Pengembang menyatakan bahwa update ini akan menyertakan:
- Upgrade senjata pada tier sebelumnya
- Ekspansi fitur Tiered Gear agar berlaku di seluruh aktivitas Raid dan Dungeon
- Pembaruan Pantheon ke versi 2.0
- Penambahan statistik Tier 5 untuk Armor Eksotik
Dengan penambahan tersebut, Bungie berharap mampu menyegarkan konten dan menjaga keterlibatan pemain yang mulai menurun.
Krisis Komunikasi dan Ketersediaan Konten
Sebelum pengumuman ini, Bungie terlihat kurang transparan mengenai penundaan tersebut. Padahal, jadwal rilis yang terlalu dekat dengan peluncuran game baru Marathon pada awal Maret membuat banyak pihak memperkirakan bahwa "Shadow and Order" bakal tertunda. Bungie membiarkan ketidakpastian ini berlangsung selama beberapa waktu, sehingga menimbulkan kebingungan di antara komunitas.
Selama menunggu pembaruan besar, Bungie memastikan tetap melakukan perbaikan rutin seperti bug fix dan peningkatan stabilitas.

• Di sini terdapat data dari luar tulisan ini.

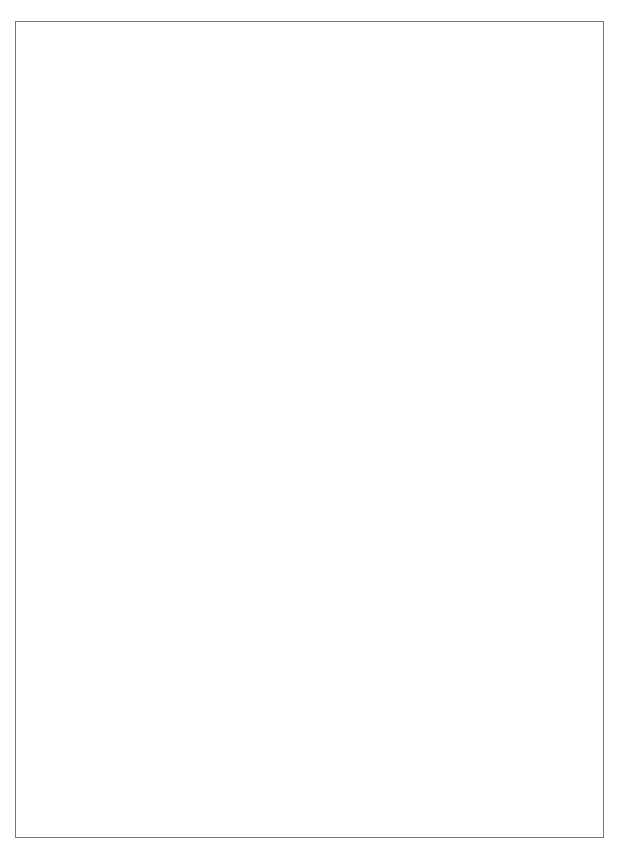
<source format=gm1>
G04 #@! TF.FileFunction,Profile,NP*
%FSLAX46Y46*%
G04 Gerber Fmt 4.6, Leading zero omitted, Abs format (unit mm)*
G04 Created by KiCad (PCBNEW 4.0.2+e4-6225~38~ubuntu14.04.1-stable) date Fri 05 Aug 2016 19:40:58 BST*
%MOMM*%
G01*
G04 APERTURE LIST*
%ADD10C,0.100000*%
G04 APERTURE END LIST*
D10*
X100076000Y-169164000D02*
X100076000Y-100076000D01*
X149860000Y-169164000D02*
X100076000Y-169164000D01*
X149860000Y-100076000D02*
X149860000Y-169164000D01*
X100076000Y-100076000D02*
X149860000Y-100076000D01*
M02*

</source>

Beberapa event seperti Guardian Games yang berlangsung pada Maret dan jadwal Iron Banner yang lebih sering pada April turut menjadi andalan developer untuk menjaga aktivitas pemain.
Dampak Penurunan Pemain dan Tantangan Bungie
Menurut laporan dari PC Gamer, masa lalu Destiny 2 juga pernah menghadapi sejumlah ekspansi bermasalah. Edge of Fate, misalnya, dianggap sebagai salah satu ekspansi dengan masalah terbanyak dalam sejarah game tersebut. Penurunan jumlah pemain di Steam mencapai titik terendah yang belum pernah terjadi sebelumnya sejak 2025 lalu.
Tidak hanya itu, Bungie harus menghadapi kenyataan bahwa akuisisi mereka oleh Sony senilai $3,6 miliar belum membuahkan hasil yang sesuai ekspektasi. CFO Sony menyatakan bahwa pendapatan dan keterlibatan pengguna Destiny 2 lebih rendah dari target awal, sehingga nilai investasi tersebut saat ini mengalami kerugian. Ke depan, jika game tidak mampu bangkit, masa depan Bungie bisa terancam, khususnya bila game Marathon gagal memberikan dampak positif.
Harapan dengan Pembaruan Juni
Meskipun penundaan ini memunculkan kekhawatiran, beberapa tambahan fitur dalam update baru diharapkan dapat meningkatkan daya tarik game. Fitur seperti Pantheon 2.0 yang merupakan peningkatan raid boss challenge sangat ditunggu-tunggu. Bungie juga berencana memperluas sistem tier gear ke lebih banyak aktivitas, yang dapat mendorong pemain lebih aktif mengembangkan karakter mereka.
Pendekatan ini menunjukkan bahwa Bungie fokus memperbaiki fondasi permainan dan menambah kedalaman pada mekanisme yang sudah ada. Jika berhasil, pembaruan ini berpotensi mengurangi penurunan pemain sekaligus menghidupkan kembali minat komunitas.
Pengumuman resmi dari Bungie mengenai rincian lebih detail nantinya akan disampaikan mendekati tanggal rilis. Saat ini, para pemain Destiny 2 harus bersabar menunggu konten baru yang berjanji akan membawa perubahan berarti sekaligus menjaga kelangsungan game di tengah persaingan ketat industri gim online.